Esteticamente falando eu posso ser uma pessoa bem paranóica às vezes. E minha melhor amiga, Carina, é a pessoa que mais sabe sobre isso. De uma forma ou de outra pode até ser por isso que nós sejamos melhores amigos há mais de oito anos. Eu sou paranóico com a minha pele e ela é paranóica com o peso (e com outras coisas também). Eu logo solto um “ah por favor, querida” quando ela começa com as divagações dela sobre como ela está uma baleia e ela me manda cair na real quando eu reclamo de uma maldita espinha que nasceu no pior dia que poderia ter nascido. É como se ambos déssemos força um para o outro falando sobre como as nossas maiores preocupações sobre nossa aparência são absurdamente ridículas e que nós somos lindos e arrasamos na night.

Um dia desses eu percebi uma veia saliente atrás da minha perna esquerda e enlouqueci. Parei o mundo falando “Não, não, isso não está acontecendo comigo, não pode ser verdade”. Procurei o próximo feriado no calendário que me propusesse marcar uma consulta no angiologista da minha mãe e fui. Porque se tem uma coisa que eu realmente gosto em mim são as minhas pernas. Não, sério. O que seria de mim sem shorts acima do joelho? Não seria eu. Então eu corri para o médico ignorando totalmente as palavras da minha mãe de que todo aquele espetáculo dramático por causa de uma veia era completamente estúpido. Já pensando que eu teria que marcar uma cirurgia para tirar todas as veias doentes do meu corpo, eu entrei no consultório. O médico, aliás, era um gato.

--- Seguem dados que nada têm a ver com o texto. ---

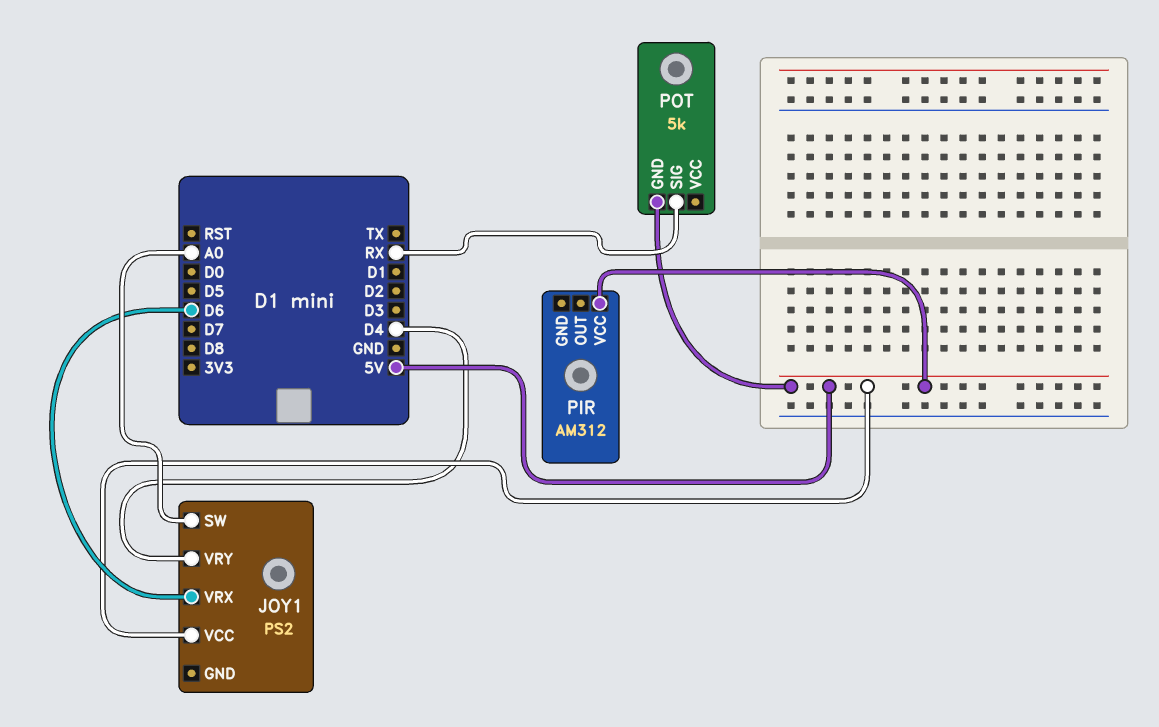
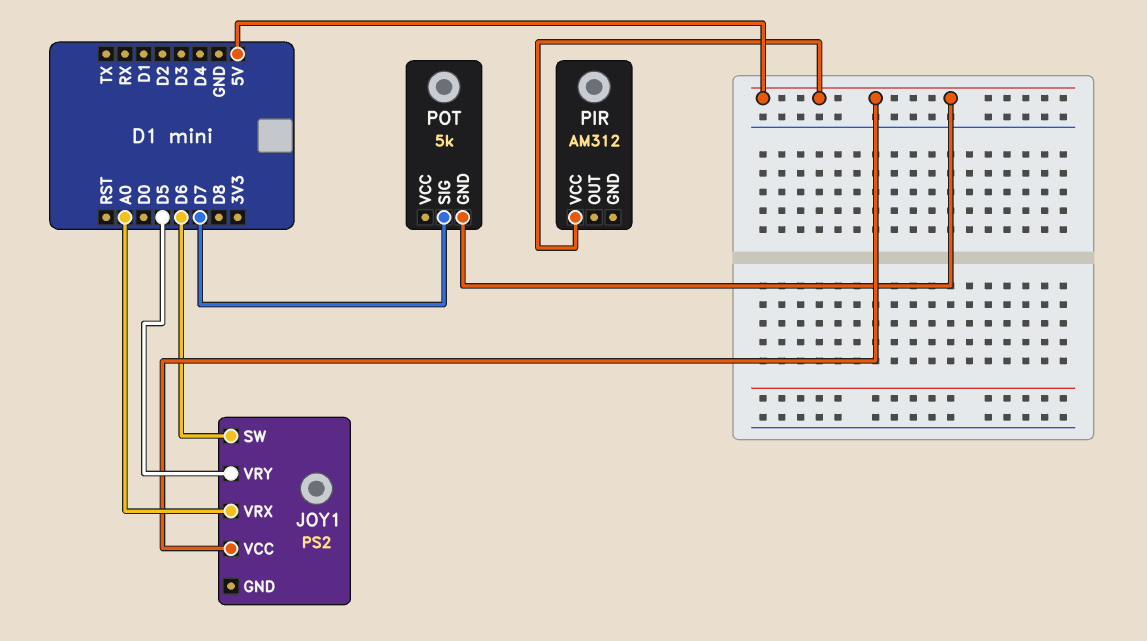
JOY1 pin SW: A0 -> D6
JOY1 pin VRX: D6 -> A0
JOY1 pin VRY: D4 -> D5
POT pin SIG: RX -> D7

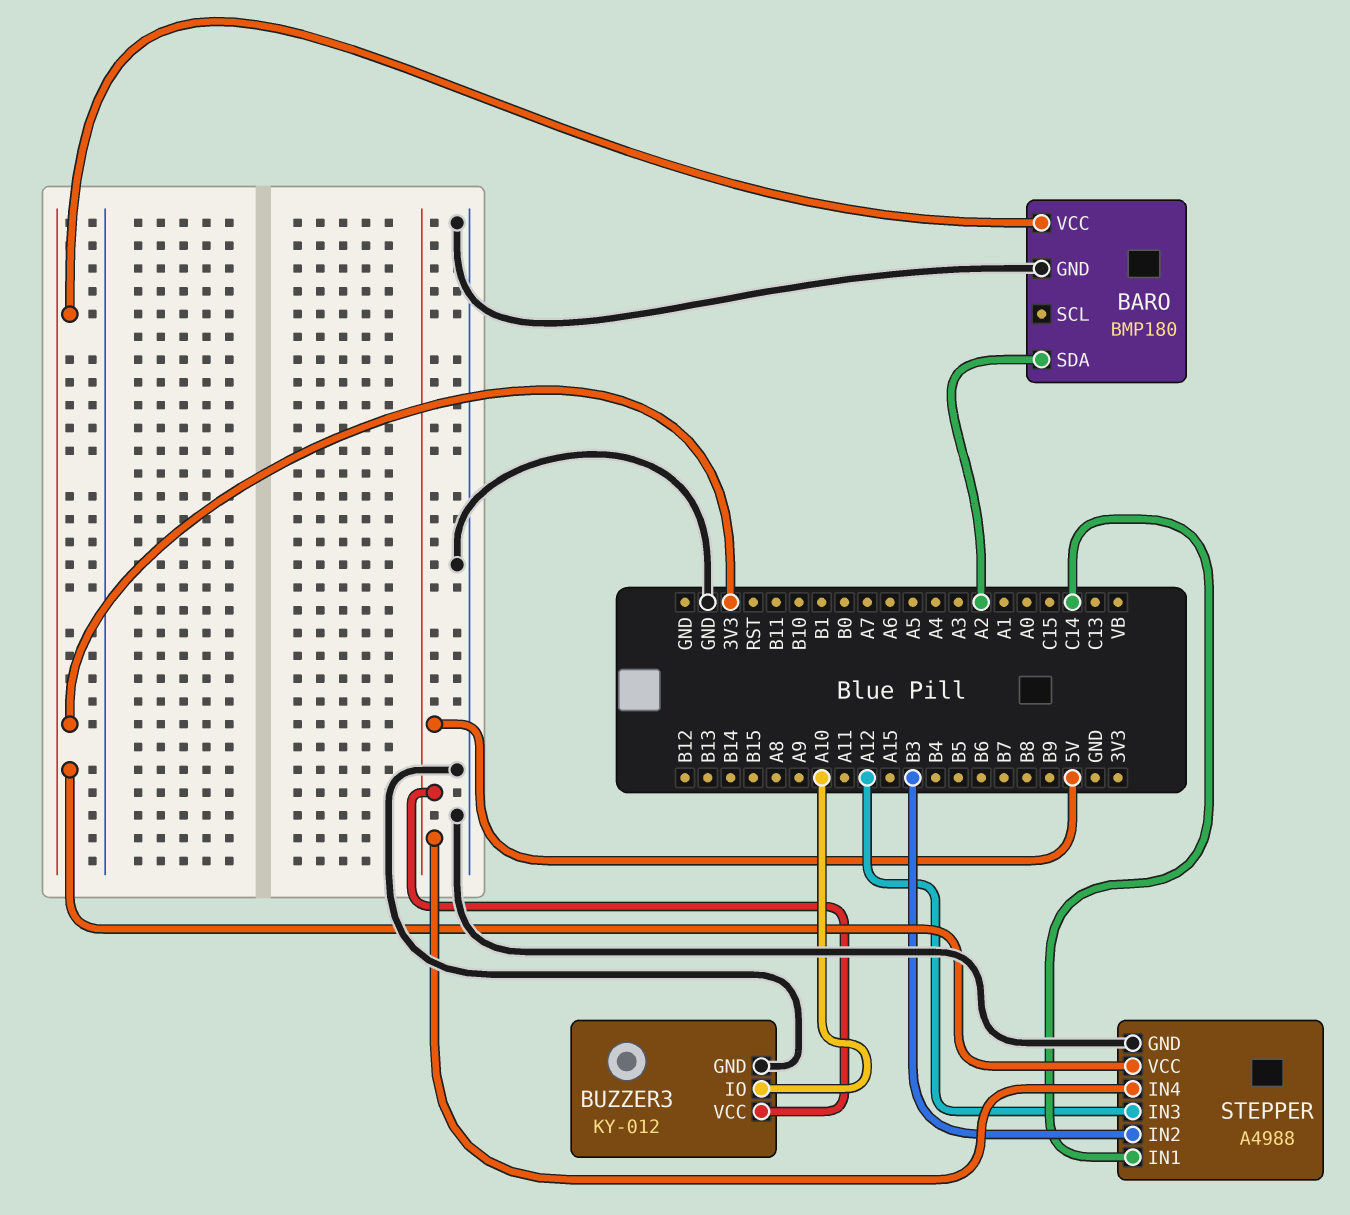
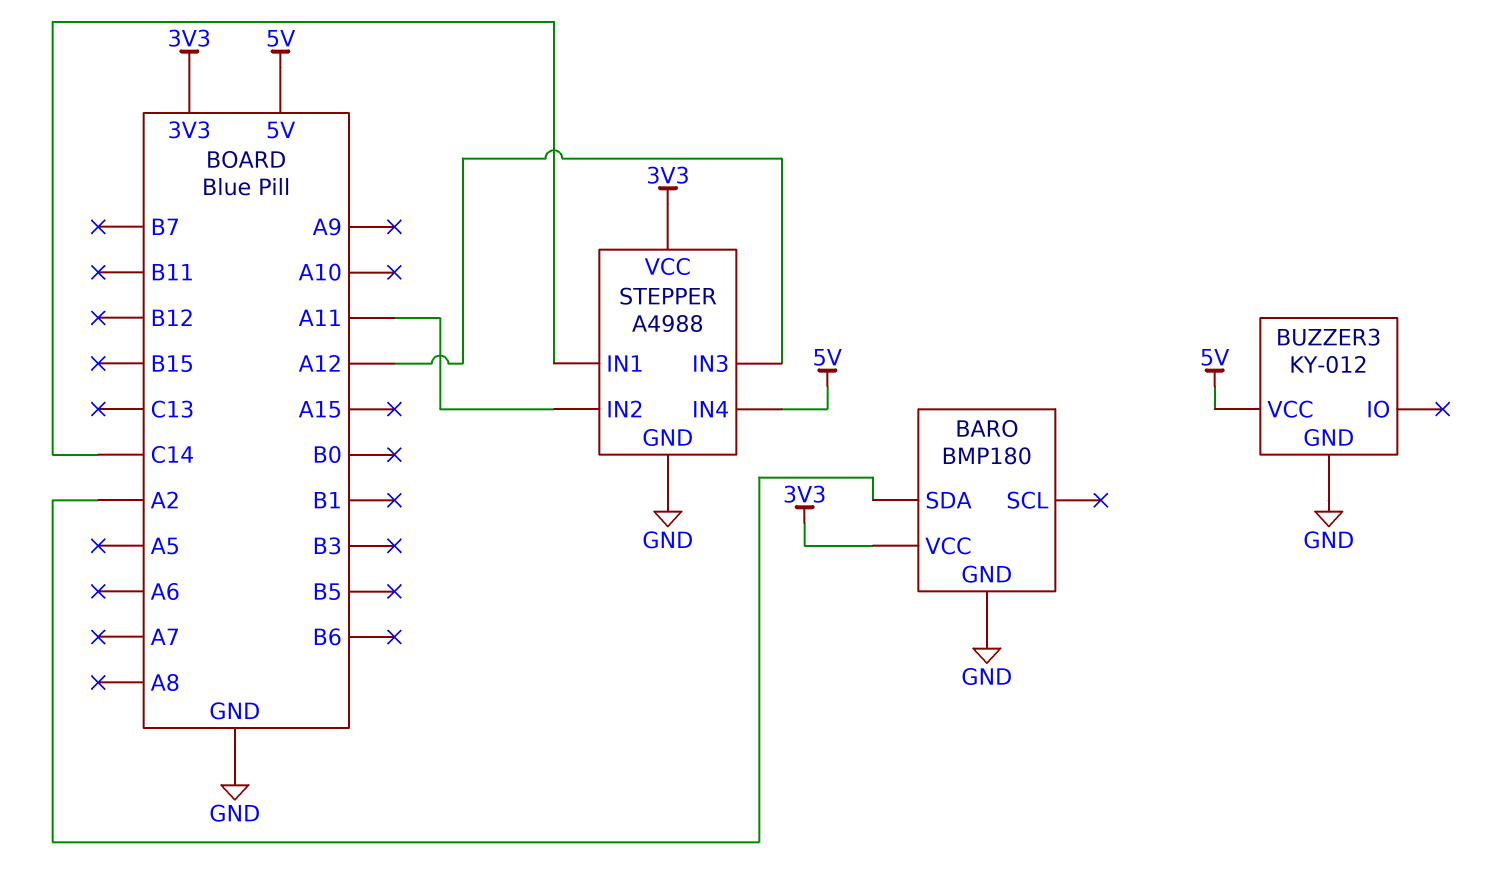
BUZZER3 pin IO: A10 -> none
STEPPER pin IN2: B3 -> A11

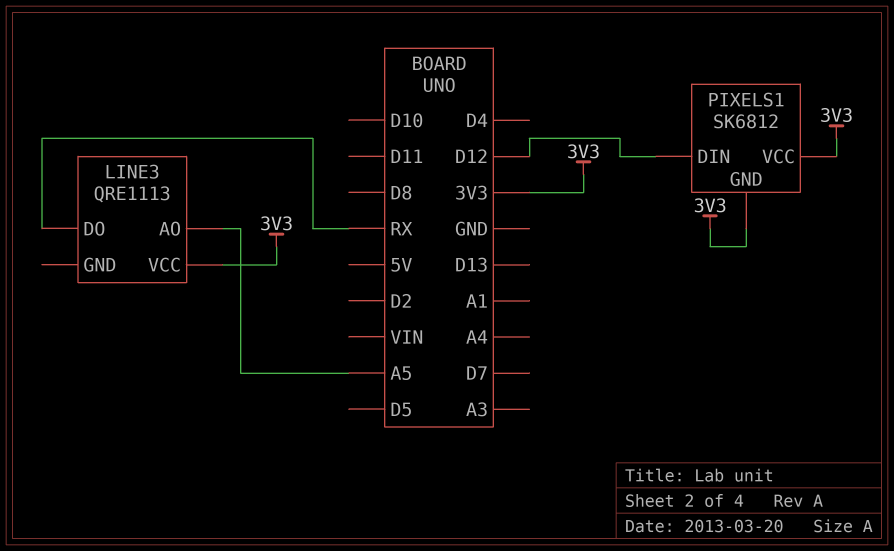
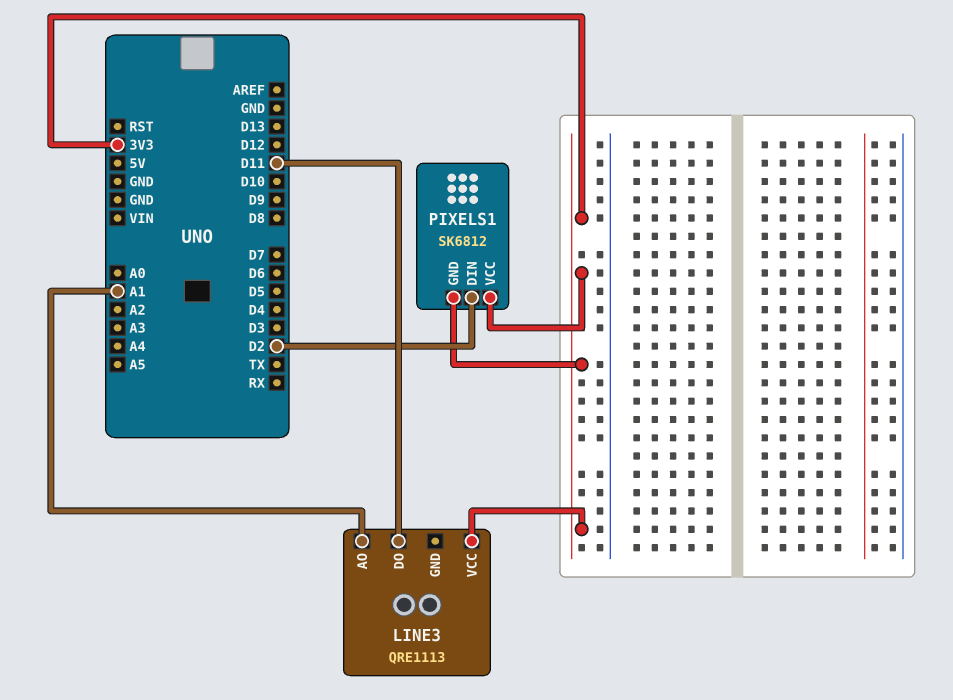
LINE3 pin AO: A5 -> A1
LINE3 pin DO: RX -> D11
PIXELS1 pin DIN: D12 -> D2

Então o que te trás aqui, Alison?” o médico perguntou.
Tem uma veia enorme na minha perna e eu não estou gostando nada dela” eu informei, sincero.
Deixe-me ver”.
Eu mostrei.
Não tem nada aqui” ele me disse.
Tem, sim, você é cego? Ela está aí!
Então me mostra” ele pediu. E eu não consegui deixar de notar aquele tom de indiferença e desafio. Eu só sei que eu fiquei aguardando a minha vez naquele consultório por pelo menos uma hora e em menos de cinco minutos dentro daquela sala absurdamente clara o médico me expulsou em menos tempo de que eu pudesse bolar algum argumento para frizar a necessidade dele de usar óculos.

Quer dizer, se já não bastasse Carina, minha mãe e boa parte do meu círculo de amigos me dizer que eu via coisas na minha pele que não existiam, o médico também havia se unido contra mim. Me senti vítima de um complô.

Esses dias eu estava reclamando que umas bolinhas de pelinhos encravados haviam se formado nos meus joelhos. Se tem uma coisa que eu detesto é depilar as pernas e notar pelos encravados quando eu gastei um dinheirão num creme esfoliante e o USEI CORRETAMENTE para evitar esse tipo de problema.
Eu queria ver se você tivesse celulite” me interrompeu Carina no meio de uma das minhas crises. “Se você já é paranóico com uma pseudo-varize…
Eu respondi indignado “Pseudo-varize? Você disse pseudo-varize? Tem uma veia enorme nas minhas juntas!
O médico disse que não” ela devolveu.
Ah, aquele médico não sabe de nada

E é por isso que assim que eu encontrar uma brecha na minha agenda acadêmica eu vou marcar uma consulta com um angiologista diferente, porque eu já estou começando a sentir dores intravenosas. E eu não estou imaginando coisas.